Iniziò così tra la curiosità generale a camminare lungo il perimetro della tenuta attento a percepire ogni minima variazione che la forcella gli avrebbe trasmesso...... Non succedeva nulla da un pezzo... il tempo correva veloce ed ancora non si avvertiva alcun
segnale, quando all'improvviso giunto li dove erano morti i cani.... la bacchetta incominciò a vibrare fortemente. A questa vista, tutti, concitatissimi, gli si strinsero intorno dicendo
<E quì! E qui>
Erano convinti che il tesoro fosse li sotto, dove aveva indicato la forcella “magica.
Mentre decidevano di rimuovere le pietre che segnavano il confine del terreno e potessero scavare, intervenne Mariuccia, la quale perentoriamente ordinò che non si azzardassero ad andare oltre.
<Non lo fatte ! Non toccate niente. Sento che se andate oltre succederanno delle disgrazie.>
Spaventati si bloccarono, conoscevano di fama Mariuccia per non accettare i suoi consigli, così, seppur a malincuore, si soffermarono ad ascoltare cosa suggerisse ancora.
<Andiamo via, torneremo dopo che avrò fatto alcune cose che ci mettano al riparo da ogni rischio>
Accordato che si sarebbe fatta risentire lei quanto prima possibile, si salutarono ed ognuno rientrò alla propria casa.
I padroni di casa, rientrati a Quartu non si davano pace, nonostante gli avvertimenti loro avrebbero preferito andare avanti... avrebbero scavato fino a raggiungere il bramato tesoro... era li, a due passi e con quattro badilate lo avrebbero tirato fuori. Con quel tesoro si sarebbero arricchiti tutti, perché tentennare? Se le cose fossero andate per le lunghe decisero che avrebbero sciolto il gruppo e sarebbero andati avanti da soli.
La bramosia per il danaro li aveva sconvolti, avevano deciso. Intanto Mariuccia aveva contattato una persona di fiduccia, un giovane che lei reputava come persona extra sensibile, colui che avrebbe potuto accertare con garanzia se e come fosse stato possibile impossessarsi di tale fortuna, al che mandò come messo il proprio nipote affinché contattasse il giovane.
Questi si recò da lei il giorno dopo e, preso atto del caso descritto, accettò di far parte del gruppo ma al momento non era disponibile ... si doveva aspettare un settimana circa prima di poter andare nel luogo descritto. Nonostante le insistenze di costei, irremovibile, disse che prima non poteva assolutamente, per cui, se proprio ci teneva a che fosse presente anche lui si doveva aspettare che si liberasse da altri impegni.

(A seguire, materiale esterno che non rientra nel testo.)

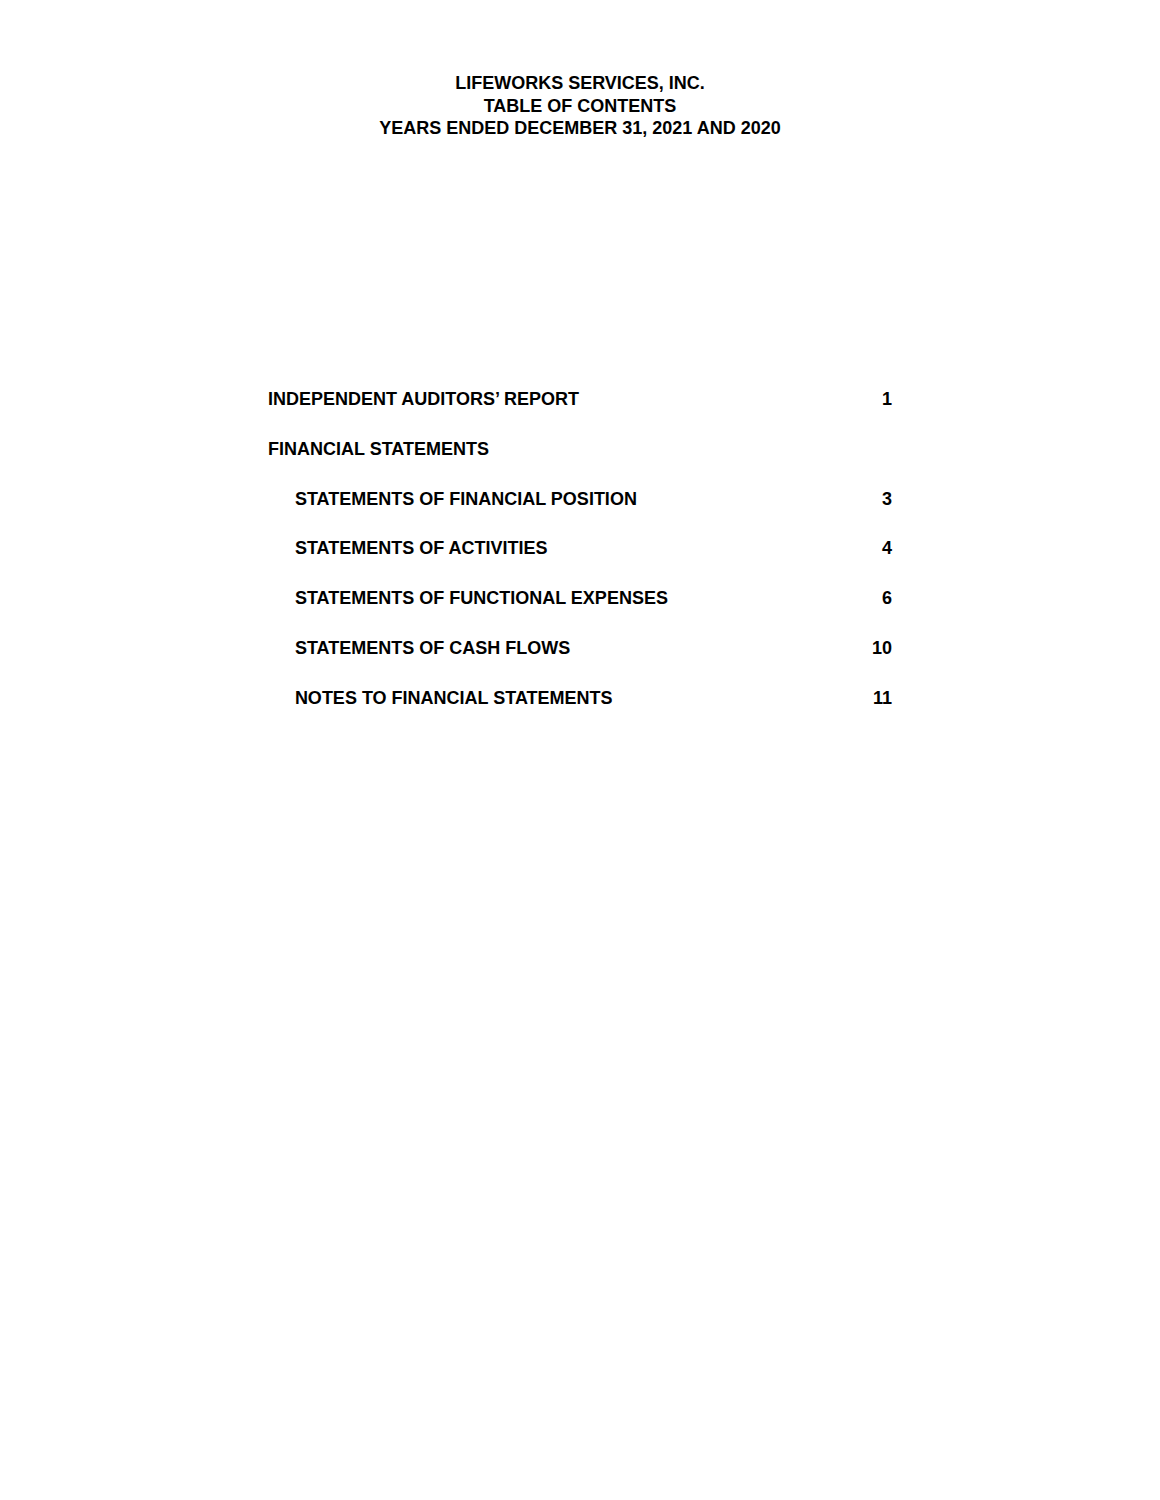LIFEWORKS SERVICES, INC.
TABLE OF CONTENTS
YEARS ENDED DECEMBER 31, 2021 AND 2020
INDEPENDENT AUDITORS’ REPORT 1
FINANCIAL STATEMENTS
STATEMENTS OF FINANCIAL POSITION 3
STATEMENTS OF ACTIVITIES 4
STATEMENTS OF FUNCTIONAL EXPENSES 6
STATEMENTS OF CASH FLOWS 10
NOTES TO FINANCIAL STATEMENTS 11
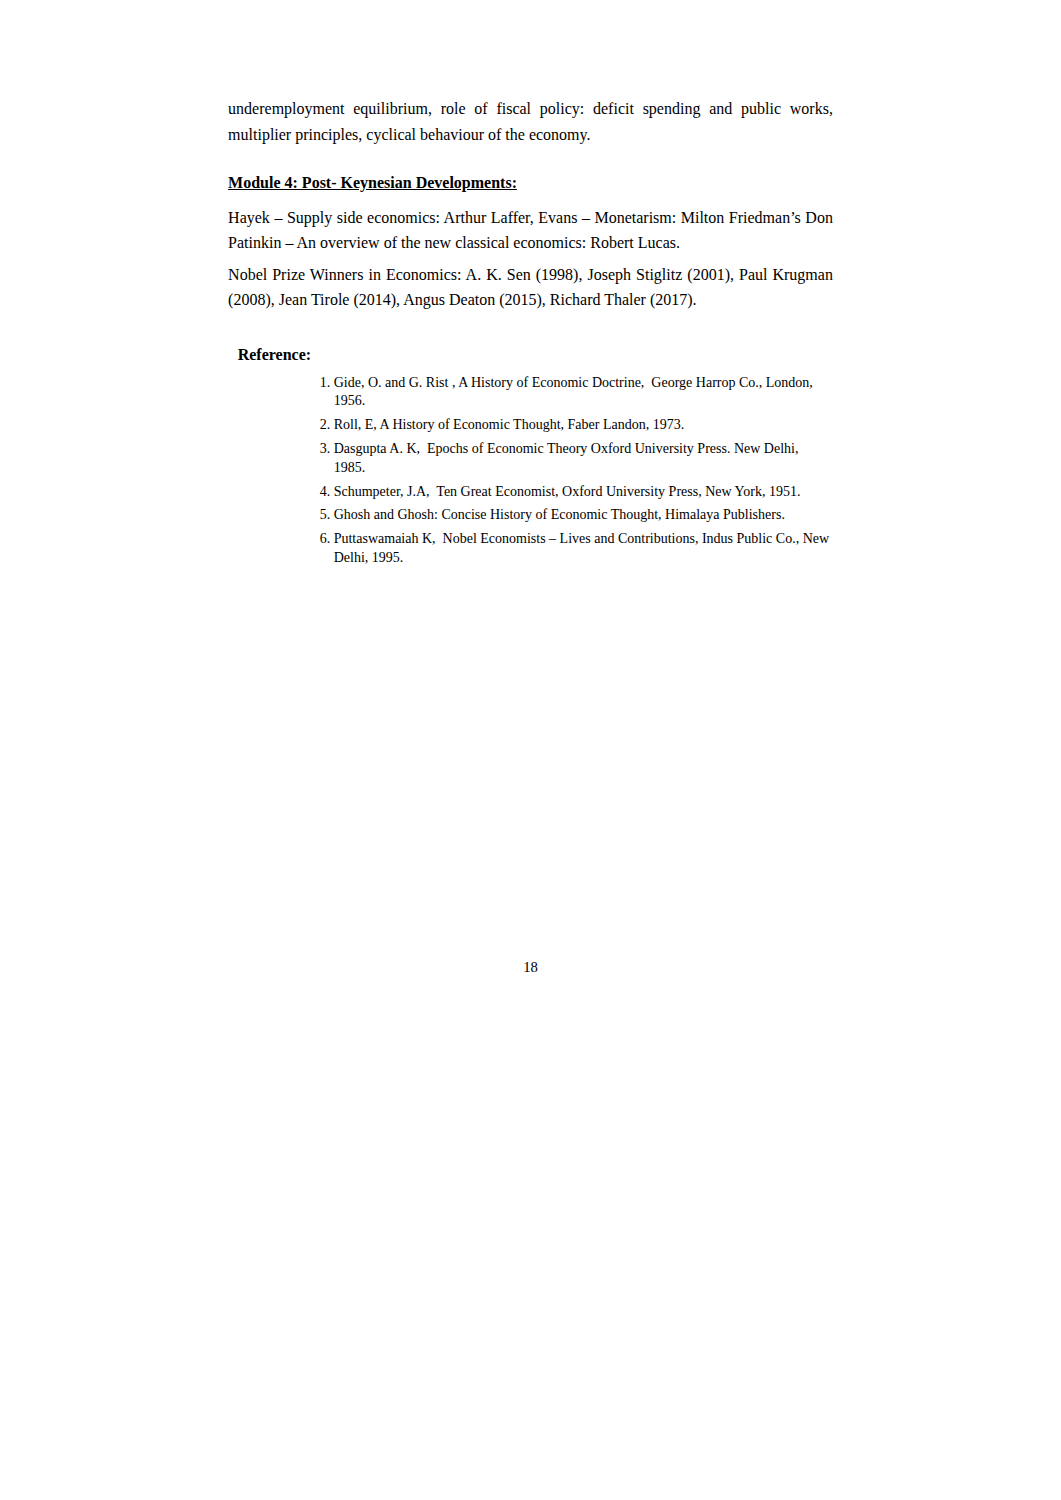underemployment equilibrium, role of fiscal policy: deficit spending and public works, multiplier principles, cyclical behaviour of the economy.
Module 4: Post- Keynesian Developments:
Hayek – Supply side economics: Arthur Laffer, Evans – Monetarism: Milton Friedman’s Don Patinkin – An overview of the new classical economics: Robert Lucas.
Nobel Prize Winners in Economics: A. K. Sen (1998), Joseph Stiglitz (2001), Paul Krugman (2008), Jean Tirole (2014), Angus Deaton (2015), Richard Thaler (2017).
Reference:
Gide, O. and G. Rist , A History of Economic Doctrine, George Harrop Co., London, 1956.
Roll, E, A History of Economic Thought, Faber Landon, 1973.
Dasgupta A. K, Epochs of Economic Theory Oxford University Press. New Delhi, 1985.
Schumpeter, J.A, Ten Great Economist, Oxford University Press, New York, 1951.
Ghosh and Ghosh: Concise History of Economic Thought, Himalaya Publishers.
Puttaswamaiah K, Nobel Economists – Lives and Contributions, Indus Public Co., New Delhi, 1995.
18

Avvertisse pure gli interessati che presto si sarebbe visto che cosa si poteva far di meglio.
Seppur delusa, Mariuccia, dovette stare ai patti, d'altronde anche lei non si fidava ad andar avanti da sola, pertanto, avvertiti i padroni di casa si stabilì di attendere la disponibilità del nuovo partecipante. Questi accettarono la partecipazione dell'estraneo, ma con riluttanza, avrebbero preferito che non si aggiungessero altri elementi ai presenti... erano già in troppi e .... la spartizione poi ...

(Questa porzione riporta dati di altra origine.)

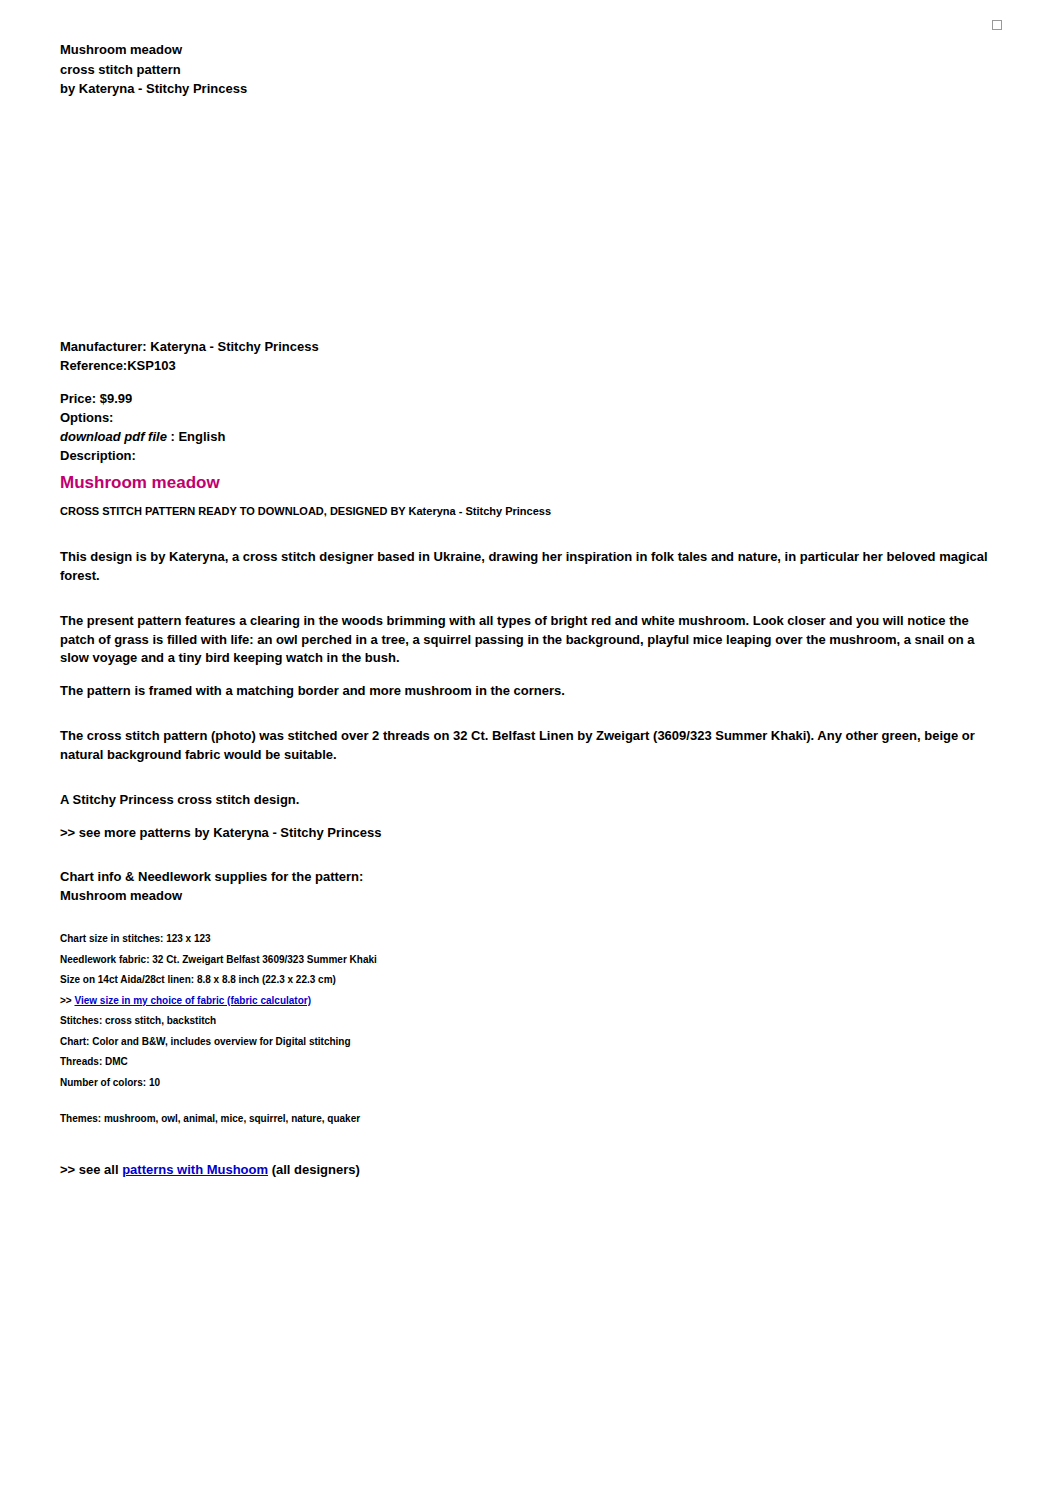Mushroom meadow
cross stitch pattern
by Kateryna - Stitchy Princess
Manufacturer: Kateryna - Stitchy Princess
Reference:KSP103
Price: $9.99
Options:
download pdf file : English
Description:
Mushroom meadow
CROSS STITCH PATTERN READY TO DOWNLOAD, DESIGNED BY Kateryna - Stitchy Princess
This design is by Kateryna, a cross stitch designer based in Ukraine, drawing her inspiration in folk tales and nature, in particular her beloved magical forest.
The present pattern features a clearing in the woods brimming with all types of bright red and white mushroom. Look closer and you will notice the patch of grass is filled with life: an owl perched in a tree, a squirrel passing in the background, playful mice leaping over the mushroom, a snail on a slow voyage and a tiny bird keeping watch in the bush.
The pattern is framed with a matching border and more mushroom in the corners.
The cross stitch pattern (photo) was stitched over 2 threads on 32 Ct. Belfast Linen by Zweigart (3609/323 Summer Khaki). Any other green, beige or natural background fabric would be suitable.
A Stitchy Princess cross stitch design.
>> see more patterns by Kateryna - Stitchy Princess
Chart info & Needlework supplies for the pattern:
Mushroom meadow
Chart size in stitches: 123 x 123
Needlework fabric: 32 Ct. Zweigart Belfast 3609/323 Summer Khaki
Size on 14ct Aida/28ct linen: 8.8 x 8.8 inch (22.3 x 22.3 cm)
>> View size in my choice of fabric (fabric calculator)
Stitches: cross stitch, backstitch
Chart: Color and B&W, includes overview for Digital stitching
Threads: DMC
Number of colors: 10
Themes: mushroom, owl, animal, mice, squirrel, nature, quaker
>> see all patterns with Mushoom (all designers)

Rassicurata Mariuccia che avrebbero aspettato partirono, loro, e gli altri anici che sia erano aggiunti nel frattempo.
Iniziarono a rimuovere le pietre che separavano il podere dal territorio demaniale, essendo che li vicino scorreva un fiume, lo stesso che a suo tempo alimentava la falda del pozzo del convento distrutto, ma loro non potevano saperlo, visto come si presentava il territorio...
Dovettero smettere più volte l'immane lavoro e riprendere ogni qual volta che le persone che li osservavano da lontano si fossero allontanate.
Certamente, se avessero saputo che si trattava di ben altri esseri, non avrebbero continuato sebbene a tappe forzate.... le figure che loro vedevano, avendo messo gli stessi compagni d'avventura quali sorveglianti, alternativamente, mentre continuavano a rimuovere il pietrame. Non erano pastori, barracelli o carabinieri, nonostante la divisa li distinguesse tra gli altri comparendo alternativamente, queste “persone” non si avvicinavano mai, a trati sparivano e ricomparivano senza mai accostarsi al luogo del
lavoro.
Certo la famiglia non aveva rispettato i patti, la bramosia per il denaro aveva offuscato loro il cervello e non si rendevano conto di cosa sarebbe potuto accadere, cosa li aspettasse.
Avevano tempo, dato che Mariuccia aveva avvertito che prima di una settimana non sarebbe stato possibile ritrovarsi tutti insieme, così, nel frattempo avevano iniziato il lavoro con la speranza di trovare il tesoro anticipatamente.
Quello che successe nei giorni successivi tornò a scuoterli violentemente quando ricomparve il frate che li avvertiva per l'ennesima volta sul fatto che il tesoro dovesse essere consegnato alla chiesa e che, se non si sarebbe rispettato quanto detto, una terribile maledizione avrebbe gravato su di loro.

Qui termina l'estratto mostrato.